Looks a lot like https://bugzilla.roxen.com/bugzilla/show_bug.cgi?id=5072. Here's a bit of what I wrote in that ticket:
Since the previous check didn't catch anything, that means refs are changed while the object is in the gc queue. That's an indication that it has something to do with the clearing of weak references, probably from a mapping since that data structure has the most complex weak ref handling. I still don't understand the chain of events that leads up to the failure, though. Knowing which object is involved could give a hint, and it's the best I can think of right now. The gc internal debug logging would provide the really useful info, but it's not practical to turn on in a production environment since it can easily log half a gig or more for a single gc run.
This is from a fresh 7.8? More specifically, one from cvs after Nov 28th, when I added some debug for [bug 5072]? Can you run with a version compiled using --with-rtldebug? It's not that much slower.
Anyone (mast?) have an idea where to dig for the program_id mentioned?
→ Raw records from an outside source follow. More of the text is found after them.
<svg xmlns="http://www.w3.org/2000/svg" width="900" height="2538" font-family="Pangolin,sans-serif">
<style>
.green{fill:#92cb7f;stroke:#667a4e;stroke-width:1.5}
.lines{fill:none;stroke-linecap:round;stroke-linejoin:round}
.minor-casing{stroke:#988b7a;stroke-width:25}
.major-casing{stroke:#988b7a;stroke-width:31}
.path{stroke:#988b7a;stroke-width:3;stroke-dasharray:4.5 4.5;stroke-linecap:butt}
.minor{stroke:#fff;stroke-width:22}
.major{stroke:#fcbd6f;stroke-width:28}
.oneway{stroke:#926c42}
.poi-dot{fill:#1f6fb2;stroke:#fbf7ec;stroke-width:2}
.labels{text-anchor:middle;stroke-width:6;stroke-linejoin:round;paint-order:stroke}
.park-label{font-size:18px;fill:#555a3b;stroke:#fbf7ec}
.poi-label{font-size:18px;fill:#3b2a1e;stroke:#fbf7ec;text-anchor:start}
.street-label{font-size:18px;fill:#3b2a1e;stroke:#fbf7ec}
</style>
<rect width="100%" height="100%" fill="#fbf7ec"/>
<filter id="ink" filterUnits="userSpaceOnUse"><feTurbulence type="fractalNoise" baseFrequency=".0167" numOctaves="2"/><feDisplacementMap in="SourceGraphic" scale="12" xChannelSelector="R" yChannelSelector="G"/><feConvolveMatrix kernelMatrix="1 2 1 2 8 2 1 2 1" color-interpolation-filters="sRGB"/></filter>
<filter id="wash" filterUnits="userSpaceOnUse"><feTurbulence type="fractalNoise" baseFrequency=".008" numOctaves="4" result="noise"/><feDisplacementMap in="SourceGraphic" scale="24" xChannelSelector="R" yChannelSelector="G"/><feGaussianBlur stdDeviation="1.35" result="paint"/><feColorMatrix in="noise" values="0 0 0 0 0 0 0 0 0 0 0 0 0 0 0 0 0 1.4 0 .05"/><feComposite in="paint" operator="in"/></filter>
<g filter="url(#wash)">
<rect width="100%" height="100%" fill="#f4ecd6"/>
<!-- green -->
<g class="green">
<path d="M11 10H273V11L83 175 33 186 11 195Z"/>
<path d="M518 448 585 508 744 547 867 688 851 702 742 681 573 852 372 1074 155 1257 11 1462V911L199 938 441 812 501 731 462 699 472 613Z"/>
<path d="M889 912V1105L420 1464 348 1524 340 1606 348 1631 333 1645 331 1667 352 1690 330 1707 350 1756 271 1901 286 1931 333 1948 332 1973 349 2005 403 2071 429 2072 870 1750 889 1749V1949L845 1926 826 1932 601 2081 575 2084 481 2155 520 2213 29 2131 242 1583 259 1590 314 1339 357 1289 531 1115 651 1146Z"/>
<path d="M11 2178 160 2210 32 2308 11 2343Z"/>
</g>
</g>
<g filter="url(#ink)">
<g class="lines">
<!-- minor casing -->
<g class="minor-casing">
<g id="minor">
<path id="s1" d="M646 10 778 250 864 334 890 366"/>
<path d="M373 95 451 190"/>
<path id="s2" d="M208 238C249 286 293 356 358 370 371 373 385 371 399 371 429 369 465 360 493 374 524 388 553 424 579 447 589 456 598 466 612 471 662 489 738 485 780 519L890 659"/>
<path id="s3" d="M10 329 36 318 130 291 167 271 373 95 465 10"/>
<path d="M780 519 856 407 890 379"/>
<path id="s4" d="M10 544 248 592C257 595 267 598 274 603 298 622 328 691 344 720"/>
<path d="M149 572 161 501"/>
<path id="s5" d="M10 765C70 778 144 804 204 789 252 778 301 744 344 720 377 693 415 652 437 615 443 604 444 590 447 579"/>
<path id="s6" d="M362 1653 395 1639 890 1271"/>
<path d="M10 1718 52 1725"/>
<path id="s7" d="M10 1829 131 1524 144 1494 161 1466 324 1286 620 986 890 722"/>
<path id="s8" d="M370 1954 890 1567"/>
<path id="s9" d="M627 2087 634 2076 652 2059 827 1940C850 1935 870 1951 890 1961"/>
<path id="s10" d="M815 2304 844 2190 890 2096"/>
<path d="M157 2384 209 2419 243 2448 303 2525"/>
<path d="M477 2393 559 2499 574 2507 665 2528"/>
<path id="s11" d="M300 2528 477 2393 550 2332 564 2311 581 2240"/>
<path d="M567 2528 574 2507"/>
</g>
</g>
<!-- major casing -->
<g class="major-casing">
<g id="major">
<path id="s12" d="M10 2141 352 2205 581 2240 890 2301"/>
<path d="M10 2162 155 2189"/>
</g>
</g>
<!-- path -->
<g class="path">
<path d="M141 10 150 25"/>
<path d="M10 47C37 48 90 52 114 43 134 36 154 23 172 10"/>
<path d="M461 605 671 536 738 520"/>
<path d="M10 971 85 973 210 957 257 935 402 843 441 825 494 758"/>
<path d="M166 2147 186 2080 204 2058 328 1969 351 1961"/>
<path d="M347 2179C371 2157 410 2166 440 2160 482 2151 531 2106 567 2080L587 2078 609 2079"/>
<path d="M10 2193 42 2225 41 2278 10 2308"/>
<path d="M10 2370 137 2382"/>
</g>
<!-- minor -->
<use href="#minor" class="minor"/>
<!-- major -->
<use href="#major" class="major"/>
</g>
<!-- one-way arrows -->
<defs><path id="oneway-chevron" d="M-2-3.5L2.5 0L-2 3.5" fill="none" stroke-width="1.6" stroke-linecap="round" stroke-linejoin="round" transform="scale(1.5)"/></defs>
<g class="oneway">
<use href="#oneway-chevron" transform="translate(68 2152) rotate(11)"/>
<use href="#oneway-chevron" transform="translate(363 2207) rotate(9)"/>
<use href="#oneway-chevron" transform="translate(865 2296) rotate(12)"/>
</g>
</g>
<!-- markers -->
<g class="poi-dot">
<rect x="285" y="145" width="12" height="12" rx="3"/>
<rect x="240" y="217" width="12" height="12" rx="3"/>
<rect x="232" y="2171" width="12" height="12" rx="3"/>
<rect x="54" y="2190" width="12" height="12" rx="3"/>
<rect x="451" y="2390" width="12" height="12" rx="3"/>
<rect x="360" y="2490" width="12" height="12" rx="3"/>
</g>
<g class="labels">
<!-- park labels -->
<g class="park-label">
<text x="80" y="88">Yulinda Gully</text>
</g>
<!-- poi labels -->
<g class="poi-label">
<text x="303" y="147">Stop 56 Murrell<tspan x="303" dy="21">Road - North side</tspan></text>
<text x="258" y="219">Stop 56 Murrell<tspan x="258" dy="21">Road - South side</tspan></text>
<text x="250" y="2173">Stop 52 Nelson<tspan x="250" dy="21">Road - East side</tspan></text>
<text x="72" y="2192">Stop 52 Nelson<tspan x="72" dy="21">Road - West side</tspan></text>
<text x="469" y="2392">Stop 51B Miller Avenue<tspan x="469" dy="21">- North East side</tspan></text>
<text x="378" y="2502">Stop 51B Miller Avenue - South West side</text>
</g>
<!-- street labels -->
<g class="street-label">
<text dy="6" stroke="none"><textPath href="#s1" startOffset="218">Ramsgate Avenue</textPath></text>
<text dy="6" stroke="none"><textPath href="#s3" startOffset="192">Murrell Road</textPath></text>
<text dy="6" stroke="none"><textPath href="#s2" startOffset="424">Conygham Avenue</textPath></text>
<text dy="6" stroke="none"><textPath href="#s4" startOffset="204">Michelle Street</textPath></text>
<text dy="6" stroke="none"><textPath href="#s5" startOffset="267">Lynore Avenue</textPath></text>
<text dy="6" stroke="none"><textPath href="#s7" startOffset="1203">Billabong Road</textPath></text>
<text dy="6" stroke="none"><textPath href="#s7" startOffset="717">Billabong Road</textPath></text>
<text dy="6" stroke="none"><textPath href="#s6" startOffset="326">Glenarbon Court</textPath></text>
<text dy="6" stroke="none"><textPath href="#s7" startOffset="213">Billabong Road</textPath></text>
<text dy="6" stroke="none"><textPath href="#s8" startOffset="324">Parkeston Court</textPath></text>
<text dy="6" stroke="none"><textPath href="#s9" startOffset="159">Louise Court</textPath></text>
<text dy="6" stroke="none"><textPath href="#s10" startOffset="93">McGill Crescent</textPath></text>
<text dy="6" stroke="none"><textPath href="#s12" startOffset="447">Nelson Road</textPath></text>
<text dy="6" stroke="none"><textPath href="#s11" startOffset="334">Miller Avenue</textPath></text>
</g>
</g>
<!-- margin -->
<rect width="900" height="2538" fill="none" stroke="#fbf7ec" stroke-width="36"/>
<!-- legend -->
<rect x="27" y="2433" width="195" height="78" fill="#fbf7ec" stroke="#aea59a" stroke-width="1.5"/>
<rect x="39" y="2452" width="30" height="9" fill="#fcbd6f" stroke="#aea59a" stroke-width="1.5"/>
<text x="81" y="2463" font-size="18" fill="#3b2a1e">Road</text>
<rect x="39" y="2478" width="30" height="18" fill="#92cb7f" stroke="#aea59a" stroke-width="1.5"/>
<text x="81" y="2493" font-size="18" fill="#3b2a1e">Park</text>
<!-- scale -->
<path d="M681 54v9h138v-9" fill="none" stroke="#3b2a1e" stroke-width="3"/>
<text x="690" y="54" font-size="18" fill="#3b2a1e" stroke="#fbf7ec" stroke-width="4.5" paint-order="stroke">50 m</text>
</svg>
The id is bigger than PROG_DYNAMIC_ID_START, so it's a program without a fixed id. It's also the fourth program that got registered by low_allocate_program, so it's probably a C program. You could set a breakpoint there and check current_program_id to find out which it is.
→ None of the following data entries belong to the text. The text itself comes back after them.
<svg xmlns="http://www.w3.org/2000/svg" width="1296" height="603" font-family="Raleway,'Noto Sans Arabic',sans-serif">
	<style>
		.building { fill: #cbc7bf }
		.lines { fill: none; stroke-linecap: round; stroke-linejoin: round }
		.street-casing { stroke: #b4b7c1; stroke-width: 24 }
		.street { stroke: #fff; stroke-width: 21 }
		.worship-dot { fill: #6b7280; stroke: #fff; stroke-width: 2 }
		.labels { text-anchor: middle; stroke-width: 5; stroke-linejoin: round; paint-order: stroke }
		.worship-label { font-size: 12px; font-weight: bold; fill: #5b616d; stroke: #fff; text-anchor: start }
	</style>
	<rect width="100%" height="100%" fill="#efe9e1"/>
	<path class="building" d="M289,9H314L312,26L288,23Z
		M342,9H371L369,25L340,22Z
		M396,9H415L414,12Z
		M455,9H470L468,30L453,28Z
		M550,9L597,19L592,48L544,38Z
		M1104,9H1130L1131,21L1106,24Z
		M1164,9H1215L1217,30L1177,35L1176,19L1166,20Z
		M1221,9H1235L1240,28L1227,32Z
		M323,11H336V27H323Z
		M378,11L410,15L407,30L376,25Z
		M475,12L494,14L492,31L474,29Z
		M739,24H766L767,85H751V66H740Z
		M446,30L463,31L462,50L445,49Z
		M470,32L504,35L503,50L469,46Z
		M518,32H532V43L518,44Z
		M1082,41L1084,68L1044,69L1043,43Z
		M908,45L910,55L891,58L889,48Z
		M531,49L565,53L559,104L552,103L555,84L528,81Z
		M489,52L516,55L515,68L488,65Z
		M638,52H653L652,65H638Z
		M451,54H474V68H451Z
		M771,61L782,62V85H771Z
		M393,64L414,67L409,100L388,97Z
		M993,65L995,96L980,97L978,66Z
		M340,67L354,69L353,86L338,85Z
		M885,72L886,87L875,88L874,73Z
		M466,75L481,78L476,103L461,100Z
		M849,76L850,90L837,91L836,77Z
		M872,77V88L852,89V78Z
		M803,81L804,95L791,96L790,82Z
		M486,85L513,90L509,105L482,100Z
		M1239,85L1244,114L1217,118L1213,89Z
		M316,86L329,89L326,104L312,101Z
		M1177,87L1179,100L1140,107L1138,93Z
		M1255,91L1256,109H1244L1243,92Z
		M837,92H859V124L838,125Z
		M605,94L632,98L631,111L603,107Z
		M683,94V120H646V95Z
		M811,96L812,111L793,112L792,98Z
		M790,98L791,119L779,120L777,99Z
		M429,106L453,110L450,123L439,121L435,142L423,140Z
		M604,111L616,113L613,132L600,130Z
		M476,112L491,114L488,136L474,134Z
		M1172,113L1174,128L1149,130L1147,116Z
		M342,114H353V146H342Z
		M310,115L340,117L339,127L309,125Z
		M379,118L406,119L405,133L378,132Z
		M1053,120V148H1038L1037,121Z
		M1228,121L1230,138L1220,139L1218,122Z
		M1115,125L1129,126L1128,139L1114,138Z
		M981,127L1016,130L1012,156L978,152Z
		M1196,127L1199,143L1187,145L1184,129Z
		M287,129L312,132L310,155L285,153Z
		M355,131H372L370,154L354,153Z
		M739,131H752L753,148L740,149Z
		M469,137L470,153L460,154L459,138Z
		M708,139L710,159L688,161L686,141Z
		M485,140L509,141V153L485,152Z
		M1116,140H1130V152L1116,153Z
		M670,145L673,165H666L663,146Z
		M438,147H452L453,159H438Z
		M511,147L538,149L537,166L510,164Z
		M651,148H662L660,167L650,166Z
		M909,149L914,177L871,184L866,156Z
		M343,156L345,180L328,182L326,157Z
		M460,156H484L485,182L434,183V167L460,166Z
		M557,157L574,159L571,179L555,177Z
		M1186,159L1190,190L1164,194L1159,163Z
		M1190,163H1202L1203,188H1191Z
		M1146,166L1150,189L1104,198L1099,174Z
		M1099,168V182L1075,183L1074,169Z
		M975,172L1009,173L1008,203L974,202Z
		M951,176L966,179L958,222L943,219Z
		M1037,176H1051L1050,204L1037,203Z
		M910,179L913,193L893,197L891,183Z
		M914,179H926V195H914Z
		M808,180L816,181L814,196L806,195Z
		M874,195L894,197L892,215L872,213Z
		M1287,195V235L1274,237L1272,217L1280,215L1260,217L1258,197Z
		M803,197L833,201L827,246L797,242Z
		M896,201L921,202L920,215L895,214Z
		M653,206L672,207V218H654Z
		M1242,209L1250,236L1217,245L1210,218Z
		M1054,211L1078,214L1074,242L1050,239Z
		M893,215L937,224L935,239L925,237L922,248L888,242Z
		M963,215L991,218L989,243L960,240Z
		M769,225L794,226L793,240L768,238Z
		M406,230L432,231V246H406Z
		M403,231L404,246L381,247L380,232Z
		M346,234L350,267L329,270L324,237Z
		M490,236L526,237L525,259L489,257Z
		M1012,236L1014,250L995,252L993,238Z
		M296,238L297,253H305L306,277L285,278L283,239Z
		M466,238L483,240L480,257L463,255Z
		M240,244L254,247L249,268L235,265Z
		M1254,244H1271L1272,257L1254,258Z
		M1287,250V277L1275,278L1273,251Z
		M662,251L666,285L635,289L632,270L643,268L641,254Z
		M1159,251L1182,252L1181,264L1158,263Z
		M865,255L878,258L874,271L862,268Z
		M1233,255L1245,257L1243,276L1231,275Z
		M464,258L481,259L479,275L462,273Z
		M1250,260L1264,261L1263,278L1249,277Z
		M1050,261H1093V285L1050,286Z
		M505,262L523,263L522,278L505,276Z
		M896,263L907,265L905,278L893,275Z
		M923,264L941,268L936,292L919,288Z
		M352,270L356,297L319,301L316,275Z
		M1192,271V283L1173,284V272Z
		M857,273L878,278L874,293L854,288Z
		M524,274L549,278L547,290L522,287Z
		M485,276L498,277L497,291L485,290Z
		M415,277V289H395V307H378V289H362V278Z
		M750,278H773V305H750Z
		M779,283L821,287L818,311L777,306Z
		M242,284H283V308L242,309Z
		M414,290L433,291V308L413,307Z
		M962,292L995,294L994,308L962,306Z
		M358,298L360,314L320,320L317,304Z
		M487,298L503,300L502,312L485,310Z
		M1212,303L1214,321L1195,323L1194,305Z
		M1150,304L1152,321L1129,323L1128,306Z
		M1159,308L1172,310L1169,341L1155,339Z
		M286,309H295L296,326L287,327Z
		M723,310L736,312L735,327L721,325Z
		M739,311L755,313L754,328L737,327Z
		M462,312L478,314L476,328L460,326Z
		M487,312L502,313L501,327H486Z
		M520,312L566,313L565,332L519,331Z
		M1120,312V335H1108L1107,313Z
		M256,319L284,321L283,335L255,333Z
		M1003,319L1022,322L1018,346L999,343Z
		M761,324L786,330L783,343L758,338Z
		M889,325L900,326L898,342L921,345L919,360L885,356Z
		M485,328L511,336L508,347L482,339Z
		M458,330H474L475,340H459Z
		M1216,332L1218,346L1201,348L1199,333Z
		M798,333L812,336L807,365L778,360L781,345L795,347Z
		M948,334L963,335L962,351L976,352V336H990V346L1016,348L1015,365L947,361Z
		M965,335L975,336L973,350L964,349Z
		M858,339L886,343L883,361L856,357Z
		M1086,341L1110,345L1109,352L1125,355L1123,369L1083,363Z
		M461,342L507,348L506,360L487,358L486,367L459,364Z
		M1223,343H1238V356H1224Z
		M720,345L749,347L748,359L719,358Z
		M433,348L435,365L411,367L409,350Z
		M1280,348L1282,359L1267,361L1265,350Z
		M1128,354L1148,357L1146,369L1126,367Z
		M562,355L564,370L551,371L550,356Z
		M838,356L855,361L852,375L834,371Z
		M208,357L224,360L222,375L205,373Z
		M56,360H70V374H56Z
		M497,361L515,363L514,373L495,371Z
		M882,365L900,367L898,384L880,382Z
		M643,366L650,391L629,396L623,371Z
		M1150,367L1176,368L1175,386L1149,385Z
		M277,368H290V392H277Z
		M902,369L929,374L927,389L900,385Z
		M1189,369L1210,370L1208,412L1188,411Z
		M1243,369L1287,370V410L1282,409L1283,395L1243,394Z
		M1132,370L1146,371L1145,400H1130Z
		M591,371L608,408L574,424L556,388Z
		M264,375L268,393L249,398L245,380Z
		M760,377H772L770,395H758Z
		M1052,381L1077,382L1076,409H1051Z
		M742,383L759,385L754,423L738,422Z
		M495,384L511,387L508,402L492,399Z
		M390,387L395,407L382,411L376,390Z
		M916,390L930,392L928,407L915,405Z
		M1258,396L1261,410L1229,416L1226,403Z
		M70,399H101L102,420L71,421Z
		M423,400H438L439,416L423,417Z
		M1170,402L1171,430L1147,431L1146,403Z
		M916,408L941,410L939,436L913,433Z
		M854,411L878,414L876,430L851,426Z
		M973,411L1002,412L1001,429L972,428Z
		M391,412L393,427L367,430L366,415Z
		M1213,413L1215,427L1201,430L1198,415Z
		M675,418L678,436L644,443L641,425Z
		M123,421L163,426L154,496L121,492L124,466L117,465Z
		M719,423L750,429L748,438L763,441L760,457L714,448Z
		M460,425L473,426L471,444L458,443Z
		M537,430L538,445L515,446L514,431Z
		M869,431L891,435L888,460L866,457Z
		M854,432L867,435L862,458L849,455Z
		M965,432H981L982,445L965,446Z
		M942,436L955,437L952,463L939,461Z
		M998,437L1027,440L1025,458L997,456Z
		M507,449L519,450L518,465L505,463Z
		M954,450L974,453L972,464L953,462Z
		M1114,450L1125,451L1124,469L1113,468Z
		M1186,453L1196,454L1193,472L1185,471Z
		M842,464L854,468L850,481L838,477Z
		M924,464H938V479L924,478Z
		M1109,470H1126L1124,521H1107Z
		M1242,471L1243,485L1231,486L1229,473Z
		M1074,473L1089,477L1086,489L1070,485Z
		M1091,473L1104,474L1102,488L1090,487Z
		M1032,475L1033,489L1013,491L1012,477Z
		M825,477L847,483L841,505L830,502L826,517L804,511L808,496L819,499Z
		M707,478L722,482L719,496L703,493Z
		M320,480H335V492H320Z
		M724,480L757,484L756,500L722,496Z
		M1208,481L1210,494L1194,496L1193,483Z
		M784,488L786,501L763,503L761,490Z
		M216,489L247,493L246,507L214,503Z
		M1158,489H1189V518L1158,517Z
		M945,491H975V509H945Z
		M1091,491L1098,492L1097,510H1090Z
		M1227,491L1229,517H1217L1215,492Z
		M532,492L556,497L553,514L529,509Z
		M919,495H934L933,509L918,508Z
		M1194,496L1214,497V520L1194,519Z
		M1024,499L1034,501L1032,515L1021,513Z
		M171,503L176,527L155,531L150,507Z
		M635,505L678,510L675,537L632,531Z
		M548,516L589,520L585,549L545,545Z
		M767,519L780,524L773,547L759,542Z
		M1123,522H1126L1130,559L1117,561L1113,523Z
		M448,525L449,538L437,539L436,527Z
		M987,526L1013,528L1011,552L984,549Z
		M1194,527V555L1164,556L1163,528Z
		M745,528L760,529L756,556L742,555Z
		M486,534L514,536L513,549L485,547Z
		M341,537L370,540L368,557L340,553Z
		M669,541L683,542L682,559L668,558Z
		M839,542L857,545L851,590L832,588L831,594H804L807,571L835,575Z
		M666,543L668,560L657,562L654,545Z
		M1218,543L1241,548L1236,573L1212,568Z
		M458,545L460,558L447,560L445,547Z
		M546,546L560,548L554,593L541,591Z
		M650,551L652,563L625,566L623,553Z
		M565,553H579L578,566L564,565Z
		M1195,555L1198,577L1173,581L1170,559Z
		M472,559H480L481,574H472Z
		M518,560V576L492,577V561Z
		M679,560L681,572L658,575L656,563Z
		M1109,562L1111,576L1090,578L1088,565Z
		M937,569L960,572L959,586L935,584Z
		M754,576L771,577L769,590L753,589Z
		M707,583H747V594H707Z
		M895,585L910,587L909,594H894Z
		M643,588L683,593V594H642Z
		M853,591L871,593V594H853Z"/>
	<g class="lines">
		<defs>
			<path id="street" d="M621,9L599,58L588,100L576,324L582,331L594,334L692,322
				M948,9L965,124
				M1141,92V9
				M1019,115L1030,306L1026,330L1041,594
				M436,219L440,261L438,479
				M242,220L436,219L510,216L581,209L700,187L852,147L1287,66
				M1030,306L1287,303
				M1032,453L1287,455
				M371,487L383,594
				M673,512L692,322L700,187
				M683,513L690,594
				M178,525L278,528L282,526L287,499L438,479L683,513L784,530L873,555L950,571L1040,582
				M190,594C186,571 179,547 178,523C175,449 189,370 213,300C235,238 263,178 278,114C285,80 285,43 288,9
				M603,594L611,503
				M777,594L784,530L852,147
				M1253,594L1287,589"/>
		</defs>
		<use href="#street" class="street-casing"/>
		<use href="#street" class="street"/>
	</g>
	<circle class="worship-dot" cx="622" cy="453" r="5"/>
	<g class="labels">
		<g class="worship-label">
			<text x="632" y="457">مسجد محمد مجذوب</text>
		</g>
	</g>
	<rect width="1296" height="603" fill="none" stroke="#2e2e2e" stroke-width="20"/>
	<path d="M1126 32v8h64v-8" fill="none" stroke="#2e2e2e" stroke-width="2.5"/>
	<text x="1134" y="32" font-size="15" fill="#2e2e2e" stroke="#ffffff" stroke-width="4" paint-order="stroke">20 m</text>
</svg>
Or do I need to add more logging to the gc.c file?
What would be useful is debug when gc_mark_enqueue is run - log the pointer (data) and the number of refs (*(INT32 *) data). But it's probably not feasible if your server has a big memory footprint; not even GC_VERBOSE logs that.
It would probably be interesting to find out when this object was created.
Yes, that could give a clue, but the really valuable info is what kind of things were referencing the object, e.g. some weak mapping as suspected above.
I think it should be possible to add another field to the object which logs the time of creation. Then the backtrace from that moment would be interesting; anyone have a better idea than storing a backtrace for every object as soon as it is created, yet discarding the backtrace (to conserve space) as soon as the object gets a reference?
--with-dmalloc-c-stack-trace does that, but then you're running with dmalloc which is probably too slow. It should be possible to rip out the location tracking from dmalloc so that it only logs this. Then I it could be fast enough. But afaik there's no ready-made define for that.